SYSTRAN / faster-whisper

Faster Whisper transcription with CTranslate2
MIT License
12.21k stars 1.02k forks source link

Better chunking/loading #968

Open KTibow opened 2 months ago

KTibow commented 2 months ago

I'd like to transcribe an 8 hour audio file. My generally capable computer literally crashes if I try to load it right now.

This could be fixed by loading bits at a time.

edit: Got it to work by using my custom code to load it into a tensor.

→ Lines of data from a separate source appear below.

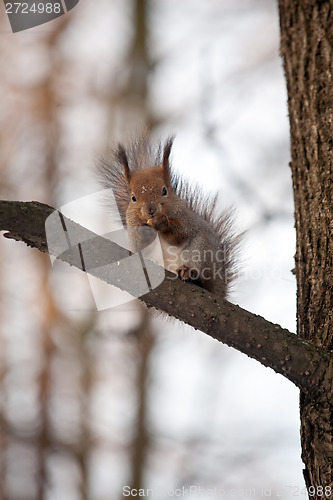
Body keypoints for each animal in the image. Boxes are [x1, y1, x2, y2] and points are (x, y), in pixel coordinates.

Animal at [96, 136, 239, 296]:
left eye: (164, 190)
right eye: (133, 197)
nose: (151, 210)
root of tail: (220, 288)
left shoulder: (186, 218)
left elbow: (181, 233)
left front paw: (162, 222)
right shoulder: (132, 224)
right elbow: (138, 247)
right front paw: (144, 232)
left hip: (202, 248)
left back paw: (189, 272)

from torchaudio.io import StreamReader
from tqdm import tqdm
import torch
def decode_audio(
    input_file: str,
    sampling_rate: int = 16000,
):
    print("running...")
    stream = StreamReader(input_file)

    if stream.num_src_streams == 0:
        raise RuntimeError("No audio stream found in the input.")

    stream.add_basic_audio_stream(
        frames_per_chunk=sampling_rate,
        sample_rate=sampling_rate,
    )

    # Stream the audio
    chunks = []
    for chunk in tqdm(stream.stream(), total=30 * 60): # replace 30 * 60 with how many seconds you want to load
        chunks.append(chunk[0].mean(1))
        if len(chunks) > 30 * 60: break

    # Create waveform
    waveform = torch.cat(chunks, 0)
    return waveform
MahmoudAshraf97 commented 2 months ago

Can you upload the file to reproduce? All steps are generally done in chunks so which step crashes exactly?

KTibow commented 2 months ago

Turns out that this was actually a problem with torchaudio. If I find a way to load it that doesn't crash I'll send in a PR.

MahmoudAshraf97 commented 2 months ago

No need, we're already replacing torch audio